A North Carolina teenager accused of decapitating his mother is psychotic and won't be prosecuted on a murder charge, his attorney said Wednesday.

A judge ordered 19-year-old Oliver Funes Machada involuntarily committed to a state psychiatric hospital after a series of mental health evaluations, including those by state experts, defense attorney Boyd Sturges said. Machada was ruled incompetent to proceed with his case.

"This is consistent with what our position is," Sturges said. "We feel that Mr. Machada is very, very seriously deranged. And clearly he's psychotic, and we think the state's correct."

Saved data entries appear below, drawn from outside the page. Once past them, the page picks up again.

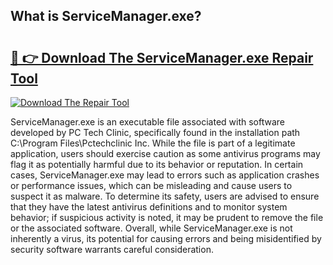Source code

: ## What is ServiceManager.exe? 

# <h2><a href="https://exedetect.com/download.php?ServiceManager.exe">🔗 👉 Download The ServiceManager.exe Repair Tool</a></h2>

[![Download The Repair Tool](https://exedetect.com/download-button.jpg)](https://exedetect.com/download.php?ServiceManager.exe)

ServiceManager.exe is an executable file associated with software developed by PC Tech Clinic, specifically found in the installation path C:\Program Files\Pctechclinic Inc\. While the file is part of a legitimate application, users should exercise caution as some antivirus programs may flag it as potentially harmful due to its behavior or reputation. In certain cases, ServiceManager.exe may lead to errors such as application crashes or performance issues, which can be misleading and cause users to suspect it as malware. To determine its safety, users are advised to ensure that they have the latest antivirus definitions and to monitor system behavior; if suspicious activity is noted, it may be prudent to remove the file or the associated software. Overall, while ServiceManager.exe is not inherently a virus, its potential for causing errors and being misidentified by security software warrants careful consideration.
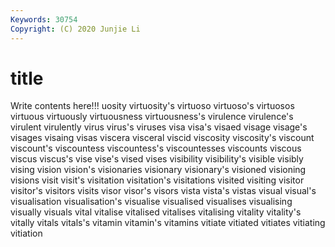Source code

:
 ```yaml
---
Keywords: 30754
Copyright: (C) 2020 Junjie Li
---
```


# title

Write contents here!!!
uosity 
virtuosity's 
virtuoso 
virtuoso's 
virtuosos 
virtuous 
virtuously 
virtuousness 
virtuousness's
virulence 
virulence's 
virulent 
virulently 
virus 
virus's 
viruses 
visa 
visa's 
visaed
visage 
visage's 
visages 
visaing 
visas 
viscera 
visceral 
viscid 
viscosity 
viscosity's
viscount 
viscount's 
viscountess 
viscountess's 
viscountesses 
viscounts 
viscous 
viscus 
viscus's 
vise
vise's 
vised 
vises 
visibility 
visibility's 
visible 
visibly 
vising 
vision 
vision's
visionaries 
visionary 
visionary's 
visioned 
visioning 
visions 
visit 
visit's 
visitation 
visitation's
visitations 
visited 
visiting 
visitor 
visitor's 
visitors 
visits 
visor 
visor's 
visors
vista 
vista's 
vistas 
visual 
visual's 
visualisation 
visualisation's 
visualise 
visualised 
visualises
visualising 
visually 
visuals 
vital 
vitalise 
vitalised 
vitalises 
vitalising 
vitality 
vitality's
vitally 
vitals 
vitals's 
vitamin 
vitamin's 
vitamins 
vitiate 
vitiated 
vitiates 
vitiating
vitiation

Sturges said the prosecutor agreed to dismiss the murder charge under an arrangement that could allow the case to be pursued again if Machada were deemed competent in the future.

Machada told a 911 dispatcher he stabbed his mother repeatedly on a March 2017 afternoon because she had angered him, according to court documents. The teen calmly told the dispatcher that he wouldn't harm two younger siblings heard wailing in the background of a 911 recording.

Warrants say a deputy saw him carry his 35-year-old mother's severed head and a knife outside their home in Zebulon, which is east of Raleigh. The siblings, ages 2 and 4, were unhurt when authorities arrived at the grisly scene on a quiet, rural street.

Court documents said Machada, who was 18 at the time, was on multiple psychiatric medications.

Immigration officials have said Machada was in the country illegally from Honduras and issued a detainer so that it could consider his removal if he were released by local authorities. U.S. Immigration and Customs Enforcement spokesman Bryan Cox said Wednesday that the agency won't intervene as long as the suspect is in state custody.